PROMPT A>
Using the film review, answer the following:
(i) What does the scientist's eyepatch slightly imply?
(ii) According to the reviewer, how does CGI move?
(iii) Which film does the reviewer apologize to?

SELECTED EXCERPT>
It’s fantastic watching the film and seeing how our scientist interacts with the creature. His nervousness implies that he knows some of what he has done to this unfortunate creature is cruel, almost as though he fears it can understand him. His nervousness fades as curiosity and the work consumes him. It’s slightly implied by his eyepatch that this creature’s single eye was once his. He is also bald, and the creature has hair, which I find slightly amusing considering I’m going bald myself… I won’t spoil what happens, but horror ensues, and I love it!
What makes the film stand out to me, as an observer is the creature itself. So much effort has gone into creating something that blinks menacingly but is also capable of other emotions (unless I’m going crazy!) such as fear and shock. The creature looks absolutely phenomenal, and I wish I had the talent to make something like it! I have always loved practical effects in films. There’s a rawness to be found in them that you just cannot emulate with CGI. Things that are real, that exist and have substance will always have the ability to terrify audiences far better than CGI which moves far too fluidly. Pupil does a fantastic job with some amazing puppetry, and I think this is probably one of my favourite low budget monsters of all time. (I’m so sorry Forbidden World… Better luck next time!) I can’t wait to see what they come up with next!

PROMPT B> Output the stored data listing as a Markdown table with the columns Num and Entry, giving each line its row number and omitting any blank lines.

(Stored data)

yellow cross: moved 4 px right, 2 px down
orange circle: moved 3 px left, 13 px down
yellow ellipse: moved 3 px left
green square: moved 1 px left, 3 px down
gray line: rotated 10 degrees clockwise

EXERCISE SOLUTION A>
(i) That the creature's single eye was once his.
(ii) Far too fluidly.
(iii) Forbidden World.

EXERCISE SOLUTION B>
| Num | Entry |
|---|---|
| 1 | yellow cross: moved 4 px right, 2 px down |
| 2 | orange circle: moved 3 px left, 13 px down |
| 3 | yellow ellipse: moved 3 px left |
| 4 | green square: moved 1 px left, 3 px down |
| 5 | gray line: rotated 10 degrees clockwise |